Jane Lew hotel says installed pool not fit for use

By Kelly Holleran | Jan 27, 2010

PARKERSBURG – The owner of a Jane Lew hotel seeks more than $500,000 from eight defendants after it says a pool installed by at least one of the defendants is not usable.

In addition, the hotel owner says it should have received compensation after a company took a picture of the pool and placed it in advertisements.

Web Management, Inc. doing business as The Marlinton Motor Inn originally filed a lawsuit Nov. 3 in Wood Circuit Court against Sparkle Pool Company, Garber Concrete Work, Moore's Ready Mix, M&M Concrete Plumbing, Horizon Spa and Pool Parts, Emsco Distributors, Family Fun Corp. and Scottsdale Insurance Company.

Web Management claims it hired Sparkle Pool to construct a pool at The Marlinton Motor Inn on 1993 U.S. 19 North.

Sparkle Pool hired Garber, Moore's, M&M, Horizon, Emsco and Family Fun Corp. as its subcontractors when it constructed the pool in question, according to the complaint.

After spending $139,905 on the pool, Web Management says it cannot use the device.

"The Defendants, Sparkle Pool Company, and all its subcontractors listed as Defendants above, breached the contract referenced in paragraph 14 above by failing to perform services, failing to perform services in a timely manner, failing to complete said contract according to the specifications outlined therein, and failing to follow through with the completion of the project, and failing to fulfill warranty obligations therein, either express or implied," the suit states. "The Plaintiff, Web Management, will have to expend large sums of money to remove the pool and replace the pool with one that is usable as a probable and consequential result of the Defendants' breach of contract."

Because it claims it cannot use the pool, Web Management went to Scottsdale Insurance Company, which insured Sparkle Pool Company, to ask it to cover losses associated with the pool, the complaint says.

However, Scottsdale denied Web Management's claim without just cause, it claims.

In addition, after Sparkle and Family Fun Corp. installed the pool, they used a picture of the pool in advertisements to promote their products without Web Management's permission, according to the complaint.

"Defendants Family Fun Corp. and Sparkle Pool Company have profited from advertising Plaintiff Web Management Inc.'s facilities without compensating the Plaintiff in any way nor obtaining the Plaintiff's permission," the suit states.

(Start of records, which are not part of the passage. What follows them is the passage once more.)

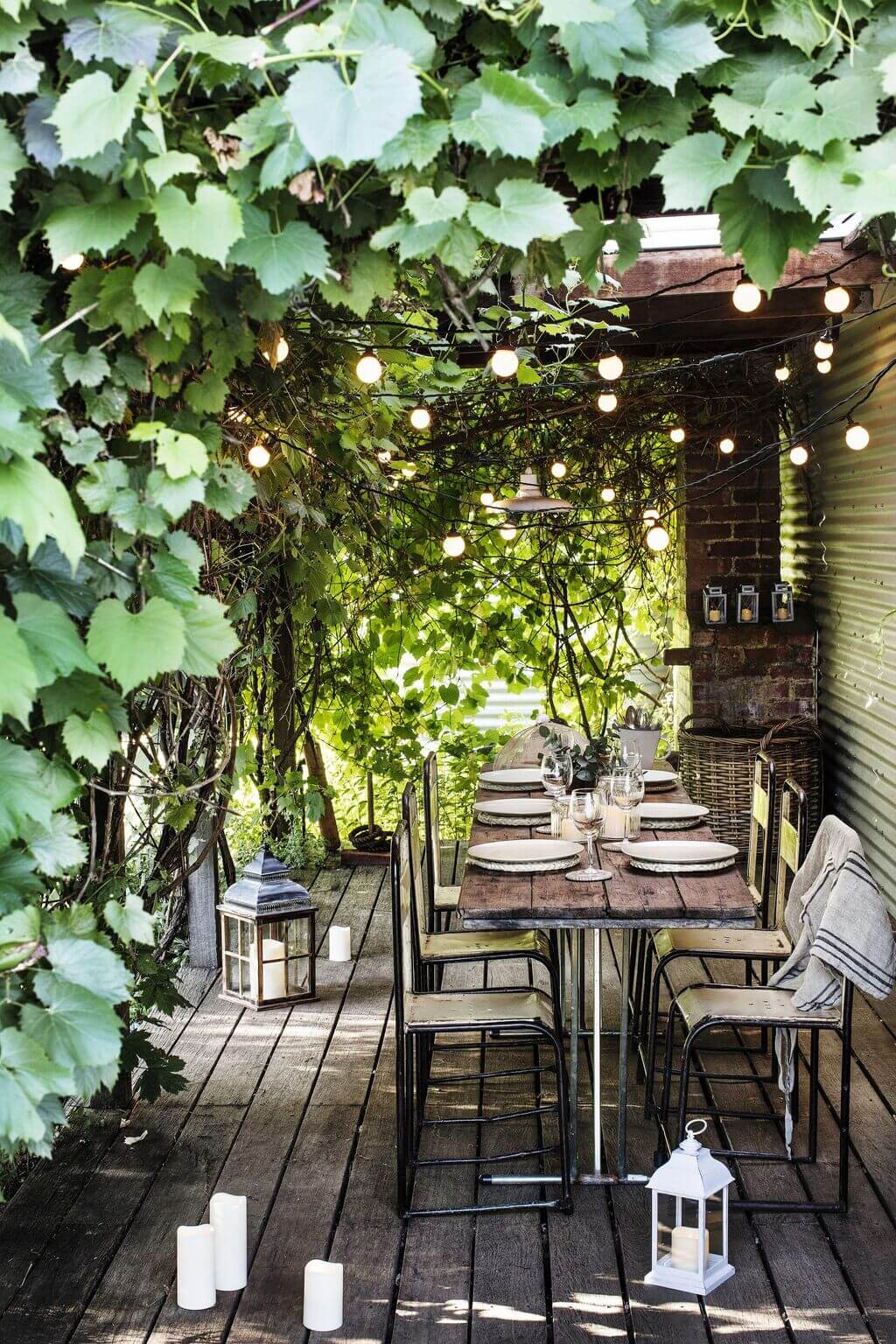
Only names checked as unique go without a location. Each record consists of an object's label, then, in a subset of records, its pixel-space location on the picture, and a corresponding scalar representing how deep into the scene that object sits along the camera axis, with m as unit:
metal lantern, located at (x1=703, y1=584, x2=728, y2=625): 6.91
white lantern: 2.90
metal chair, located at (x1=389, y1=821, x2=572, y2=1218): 3.27
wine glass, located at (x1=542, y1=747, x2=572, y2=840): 4.02
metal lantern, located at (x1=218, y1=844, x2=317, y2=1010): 4.40
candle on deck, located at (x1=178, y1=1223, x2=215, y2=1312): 2.87
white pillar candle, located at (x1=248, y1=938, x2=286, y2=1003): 4.59
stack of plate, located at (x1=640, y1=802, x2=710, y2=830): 4.18
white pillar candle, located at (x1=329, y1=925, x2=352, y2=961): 5.29
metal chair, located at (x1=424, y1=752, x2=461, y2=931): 4.47
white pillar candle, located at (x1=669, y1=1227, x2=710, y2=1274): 2.93
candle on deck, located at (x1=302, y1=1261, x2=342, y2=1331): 2.77
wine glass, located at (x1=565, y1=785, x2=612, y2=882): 3.72
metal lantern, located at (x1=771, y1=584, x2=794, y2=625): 7.00
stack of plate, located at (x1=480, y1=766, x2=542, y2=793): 4.90
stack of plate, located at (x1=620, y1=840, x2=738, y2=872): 3.57
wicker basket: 6.50
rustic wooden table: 3.22
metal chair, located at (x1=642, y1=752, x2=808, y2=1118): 3.62
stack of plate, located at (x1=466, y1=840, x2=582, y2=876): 3.64
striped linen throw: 3.12
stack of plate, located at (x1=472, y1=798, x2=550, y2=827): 4.36
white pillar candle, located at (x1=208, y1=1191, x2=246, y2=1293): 2.93
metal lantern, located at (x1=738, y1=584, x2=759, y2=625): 6.94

Although Family Fun Corp. admits that it did use a photograph of the pool in an advertisement, it denies Web Management's remaining allegations against it and claims the lawsuit should be dismissed with prejudice.

"Plaintiff's damages, if any, were caused by another over whom Defendant has no authority or control," Family Fun Corp.'s answer states. "Plaintiff's damages, if any, were caused by Plaintiff's own negligent or intentional conduct."

Scottsdale, too, thinks Web Management's lawsuit should be dismissed, but for a different reason. It says West Virginia code eliminates third-party bad faith claims. Scottsdale would be considered a third party because it is interjecting in the insurance relationship between Scottsdale and Sparkle Pool Company, according to the insurance company's answer.

"It is beyond doubt that plaintiff can prove no set of facts in support of its claims against Scottsdale which would entitle it to relief," the company's motion to dismiss states.

A third company, Horizon Spa and Pool Parts, also denies Web Management's allegations and claims Web Management's complaint against it should be dismissed.

"Defendant states that it has sold repair parts to Sparkle Pool Company, Inc. with no knowledge of the ultimate destination of those parts," the answer states. "Defendant specifically denies any knowledge of, involvement in, or responsibility for transactions between Sparkle Pool Company, Inc. and other parties."

Sparkle Pool says Web Management's lawsuit should be dismissed, in part because it claims the company fails to state a claim upon which relief can be granted.

In its eight-count complaint, Web Management seeks a judgment of more than $500,000, plus pre- and post-judgment interest, attorney's fees, punitive damages and other relief the court deems just.

Scottsdale removed the complaint to U.S. District Court, where it says the complaint belongs because the court will have to decide the answer to a federal question.

"Here, Plaintiff alleges in its Complaint that certain Defendants 'have violated applicable federal law regarding patent, trademark, or copyright infringement and are entitled to any applicable damages,'" the complaint says. "Plaintiff has clearly alleged a cause of action over which the district courts have original, and, in fact, exclusive jurisdiction."

William B. Summers of Summers and Associates in Parkersburg will be representing Web Management.

Lee Murray Hall and John A. Hess of Jenkins Fenstermaker in Huntington will be representing Scottsdale.

David W. Hardymon of Vorys, Sater, Seymour and Pease in Columbus will be representing Family Fun Corp.

Raymond Thibault of Tucson, Ariz., will be representing Horizon.

Barbara J. Keefer of MacCorkle, Lavender and Sweeney in Charleston and George Y. Chandler II of Parkersburg will be representing Sparkle.